─── Available data ───
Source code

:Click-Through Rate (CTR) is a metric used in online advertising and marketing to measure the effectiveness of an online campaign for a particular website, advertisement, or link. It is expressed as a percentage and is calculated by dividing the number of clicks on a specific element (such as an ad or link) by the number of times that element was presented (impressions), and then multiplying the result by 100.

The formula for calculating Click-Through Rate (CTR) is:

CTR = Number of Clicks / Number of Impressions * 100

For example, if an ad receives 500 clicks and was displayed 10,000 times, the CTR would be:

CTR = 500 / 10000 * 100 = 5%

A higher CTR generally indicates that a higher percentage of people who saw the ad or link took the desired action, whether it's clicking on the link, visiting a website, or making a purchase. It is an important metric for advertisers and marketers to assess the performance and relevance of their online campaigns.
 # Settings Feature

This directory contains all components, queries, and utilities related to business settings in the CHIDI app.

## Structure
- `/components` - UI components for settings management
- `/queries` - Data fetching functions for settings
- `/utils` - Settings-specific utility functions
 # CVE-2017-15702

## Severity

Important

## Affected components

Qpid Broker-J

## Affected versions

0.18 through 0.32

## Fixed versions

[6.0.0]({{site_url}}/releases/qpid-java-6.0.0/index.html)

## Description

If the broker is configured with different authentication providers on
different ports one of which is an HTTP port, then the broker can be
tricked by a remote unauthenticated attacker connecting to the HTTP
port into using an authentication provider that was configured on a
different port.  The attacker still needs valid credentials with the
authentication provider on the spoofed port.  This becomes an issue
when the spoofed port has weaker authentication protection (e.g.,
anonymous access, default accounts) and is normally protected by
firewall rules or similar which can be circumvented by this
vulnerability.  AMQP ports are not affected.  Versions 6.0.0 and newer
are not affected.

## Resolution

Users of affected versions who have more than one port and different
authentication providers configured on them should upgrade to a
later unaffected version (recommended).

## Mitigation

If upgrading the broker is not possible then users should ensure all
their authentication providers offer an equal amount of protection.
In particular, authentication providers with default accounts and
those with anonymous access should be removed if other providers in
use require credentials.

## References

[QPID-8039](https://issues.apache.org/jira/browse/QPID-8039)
───
## What you have to do
Retype every one of the records above, reproducing each character precisely.

## Expected output
Source code

:Click-Through Rate (CTR) is a metric used in online advertising and marketing to measure the effectiveness of an online campaign for a particular website, advertisement, or link. It is expressed as a percentage and is calculated by dividing the number of clicks on a specific element (such as an ad or link) by the number of times that element was presented (impressions), and then multiplying the result by 100.

The formula for calculating Click-Through Rate (CTR) is:

CTR = Number of Clicks / Number of Impressions * 100

For example, if an ad receives 500 clicks and was displayed 10,000 times, the CTR would be:

CTR = 500 / 10000 * 100 = 5%

A higher CTR generally indicates that a higher percentage of people who saw the ad or link took the desired action, whether it's clicking on the link, visiting a website, or making a purchase. It is an important metric for advertisers and marketers to assess the performance and relevance of their online campaigns.
 # Settings Feature

This directory contains all components, queries, and utilities related to business settings in the CHIDI app.

## Structure
- `/components` - UI components for settings management
- `/queries` - Data fetching functions for settings
- `/utils` - Settings-specific utility functions
 # CVE-2017-15702

## Severity

Important

## Affected components

Qpid Broker-J

## Affected versions

0.18 through 0.32

## Fixed versions

[6.0.0]({{site_url}}/releases/qpid-java-6.0.0/index.html)

## Description

If the broker is configured with different authentication providers on
different ports one of which is an HTTP port, then the broker can be
tricked by a remote unauthenticated attacker connecting to the HTTP
port into using an authentication provider that was configured on a
different port.  The attacker still needs valid credentials with the
authentication provider on the spoofed port.  This becomes an issue
when the spoofed port has weaker authentication protection (e.g.,
anonymous access, default accounts) and is normally protected by
firewall rules or similar which can be circumvented by this
vulnerability.  AMQP ports are not affected.  Versions 6.0.0 and newer
are not affected.

## Resolution

Users of affected versions who have more than one port and different
authentication providers configured on them should upgrade to a
later unaffected version (recommended).

## Mitigation

If upgrading the broker is not possible then users should ensure all
their authentication providers offer an equal amount of protection.
In particular, authentication providers with default accounts and
those with anonymous access should be removed if other providers in
use require credentials.

## References

[QPID-8039](https://issues.apache.org/jira/browse/QPID-8039)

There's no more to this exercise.